In cooler light, plaster takes longer to dry. These pauses become part of the work, moments to step back, observe, and let each layer settle. Waiting Between Layers traces the rhythm of patience in artmaking, where stillness and change move together and the surface grows quietly over time.


Layers of white paper

The light has shifted in the studio.

Mornings arrive with a cooler edge, and the plaster dries at a slower pace. I notice it most in the quiet wait between layers, when the surface holds on to a damp sheen longer than it did a month ago.

These pauses are not wasted. They become part of the rhythm. I set tools down, make tea, look out at the garden that feels on the cusp of turning. The first blossoms show against bare branches, a reminder that change is often layered, subtle, and uneven.

Working with texture teaches that there must be patience in artmaking. You can’t rush plaster into form. Each layer carries its own weight, its own way of settling.

Sometimes I want to push ahead, but the material insists on stillness. I’ve come to see this as part of the work, not separate from it.

There are days when a piece moves easily, when the surface feels open and responsive. Other times, it resists.
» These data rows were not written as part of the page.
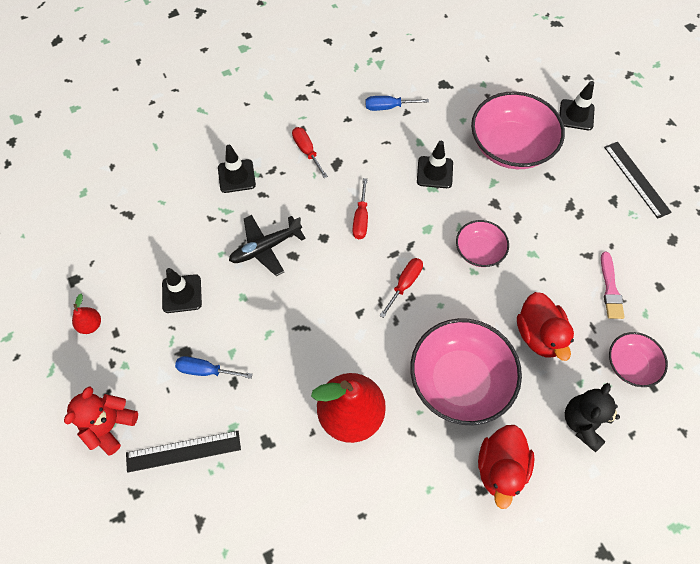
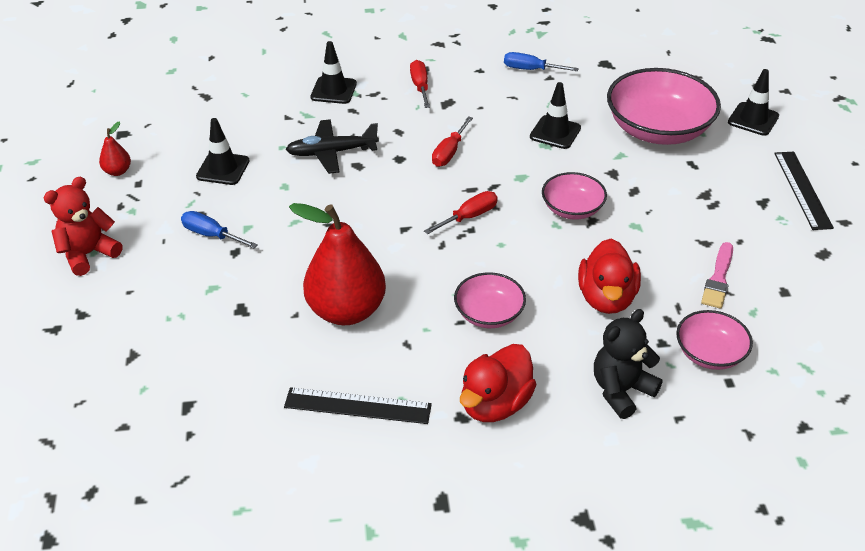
camera: 20 degrees right, 20 degrees down
(183, 451) = (150, 293): black ruler -> black ruler (357, 405)
(460, 380) = (489, 314): pink bowl -> pink bowl, size x0.54

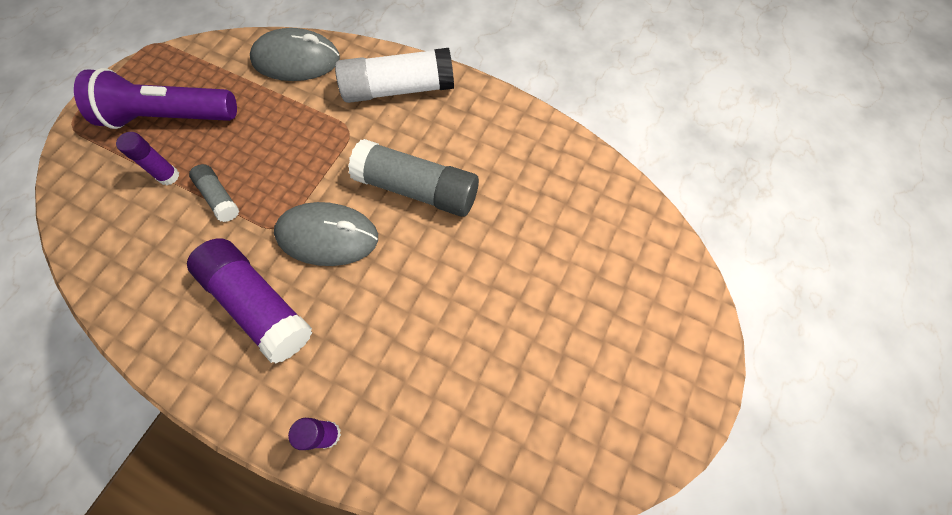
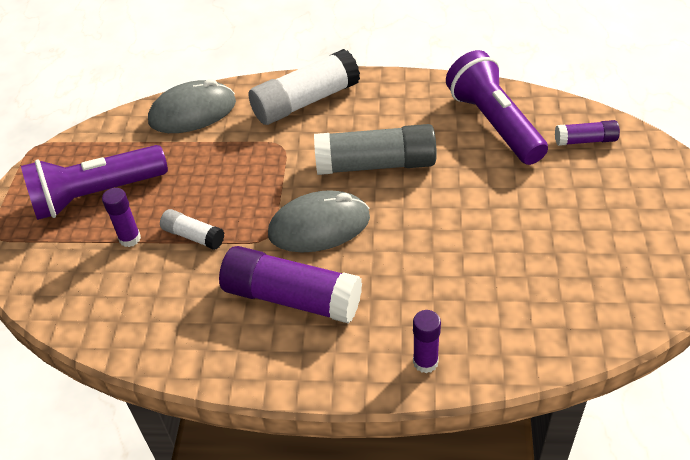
camera: 20 degrees left, 20 degrees down
(219, 197) = (193, 236): grey glue stick -> white glue stick
(554, 189) = (494, 123): none -> purple flashlight
(631, 249) = (585, 140): none -> purple glue stick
The lines fall flat, or the texture collapses where I thought it would hold.

I’ve learned to stay with both states, to keep showing up even when the work feels uncertain.

This season of waiting and adjusting is as much about trust as it is about making.

The work is built slowly, in layers I can’t always predict, and in that process something quiet emerges.

For now, the pieces in progress rest on the walls, drying in their own time.

The studio carries the scent of plaster and paint, faint but familiar.

I leave them be, knowing that tomorrow the light will shift again, and with it, the surface.